Wikimedia Cloud Services team/EnhancementProposals/Toolforge on bare metal
We want to make Toolforge more scalable and sustainable to better meet current and future needs of tool developers by providing a higher level of availability and reliability through well-defined SLOs, shared operational practices and incident response with SRE, and presence in multiple data centers. One idea to support this is to move Toolforge to the production infrastructure.
Proof-of-concept
This move would be complex and involves a lot of unknown risk. We would want to start by first creating a proof-of-concept to try to untangle some of the expected complexities and prove out some of the riskier elements so that we have a much better understanding of how much time and effort a true migration would take, and whether the potential benefits are worth the investment.
Key questions to answer:
- How much effort would it take to host Toolforge outside of the Cloud VPS infrastructure?

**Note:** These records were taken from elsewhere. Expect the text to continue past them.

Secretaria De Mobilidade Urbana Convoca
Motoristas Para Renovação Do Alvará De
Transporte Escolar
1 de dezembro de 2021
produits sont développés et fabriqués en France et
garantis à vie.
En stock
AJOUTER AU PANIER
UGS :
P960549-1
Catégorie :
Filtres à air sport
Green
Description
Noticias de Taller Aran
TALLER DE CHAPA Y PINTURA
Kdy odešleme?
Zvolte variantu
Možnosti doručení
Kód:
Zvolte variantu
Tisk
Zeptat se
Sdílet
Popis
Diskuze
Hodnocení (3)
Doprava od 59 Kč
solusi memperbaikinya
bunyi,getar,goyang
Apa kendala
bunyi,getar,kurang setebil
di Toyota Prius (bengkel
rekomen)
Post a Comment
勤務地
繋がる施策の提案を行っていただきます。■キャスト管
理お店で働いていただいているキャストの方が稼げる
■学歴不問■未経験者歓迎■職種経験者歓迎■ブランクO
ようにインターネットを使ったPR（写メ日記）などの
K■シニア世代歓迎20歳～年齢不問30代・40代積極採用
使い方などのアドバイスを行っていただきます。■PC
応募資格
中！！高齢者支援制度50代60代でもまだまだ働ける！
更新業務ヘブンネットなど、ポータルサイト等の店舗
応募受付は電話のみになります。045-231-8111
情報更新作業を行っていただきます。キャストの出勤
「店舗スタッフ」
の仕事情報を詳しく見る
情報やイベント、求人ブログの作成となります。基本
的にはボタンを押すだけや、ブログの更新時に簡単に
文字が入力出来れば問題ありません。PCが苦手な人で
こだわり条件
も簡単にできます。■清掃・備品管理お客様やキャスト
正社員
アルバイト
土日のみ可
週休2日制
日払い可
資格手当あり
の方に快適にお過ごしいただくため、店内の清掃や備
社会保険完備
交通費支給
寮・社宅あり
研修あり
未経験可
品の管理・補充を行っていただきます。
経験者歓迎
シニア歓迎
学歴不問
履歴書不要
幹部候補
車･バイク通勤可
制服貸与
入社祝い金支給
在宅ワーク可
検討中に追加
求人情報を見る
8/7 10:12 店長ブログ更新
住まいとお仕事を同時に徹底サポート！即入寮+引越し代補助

- Which tools would be easy to migrate? Which tools would be hard to migrate?
- Will hosting on bare metal allow us to provide a higher level of availability and reliability?
- What will have to change operationally if Toolforge was on bare metal?

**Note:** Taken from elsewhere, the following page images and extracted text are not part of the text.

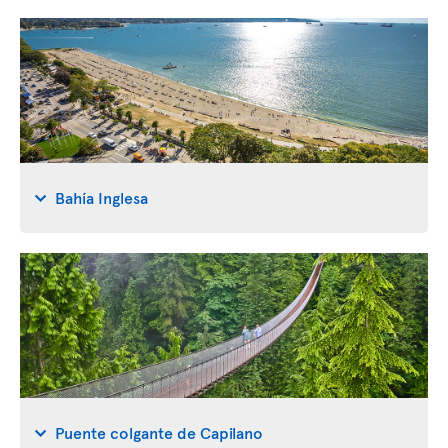
Bahía Inglesa
Puente colgante de Capilano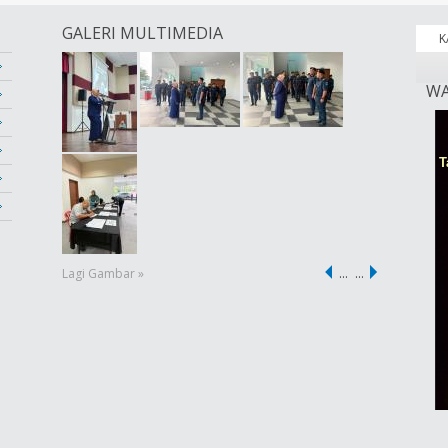
GALERI MULTIMEDIA
K
WA
Lagi Gambar »
…
…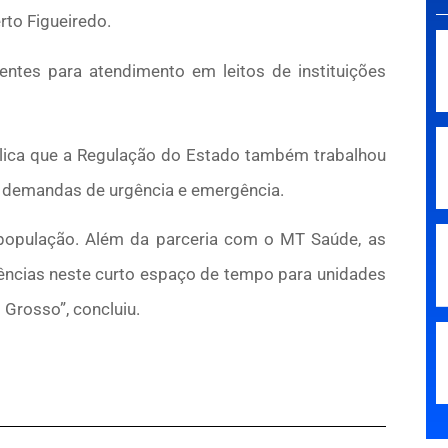
rto Figueiredo.
ntes para atendimento em leitos de instituições
explica que a Regulação do Estado também trabalhou
s demandas de urgência e emergência.
 população. Além da parceria com o MT Saúde, as
ências neste curto espaço de tempo para unidades
Grosso”, concluiu.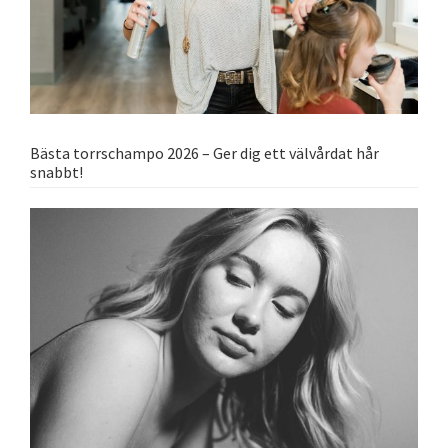
Bästa torrschampo 2026 – Ger dig ett välvårdat hår
snabbt!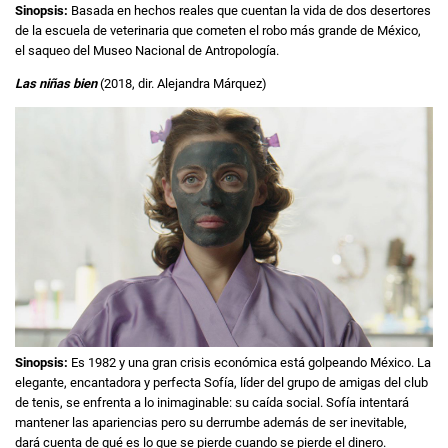
Sinopsis:
Basada en hechos reales que cuentan la vida de dos desertores
de la escuela de veterinaria que cometen el robo más grande de México,
el saqueo del Museo Nacional de Antropología.
Las niñas bien
(2018, dir. Alejandra Márquez)
Sinopsis:
Es 1982 y una gran crisis económica está golpeando México. La
elegante, encantadora y perfecta Sofía, líder del grupo de amigas del club
de tenis, se enfrenta a lo inimaginable: su caída social. Sofía intentará
mantener las apariencias pero su derrumbe además de ser inevitable,
dará cuenta de qué es lo que se pierde cuando se pierde el dinero.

The intention is to have this work be represented as a hypothesis in the WMF FY25-26 Annual Plan under the WE6 objective. A draft text could be:
Hypothesis: If we create a proof of concept (POC) for running Toolforge on the production infrastructure (“bare metal”) and test migrating a subset of representative tools to the POC, we will better understand the limitations and challenges of hosting Toolforge outside of Cloud VPS, which will allow us to make a decision about whether to invest in a full migration.
This work is beginning to take shape in T407296.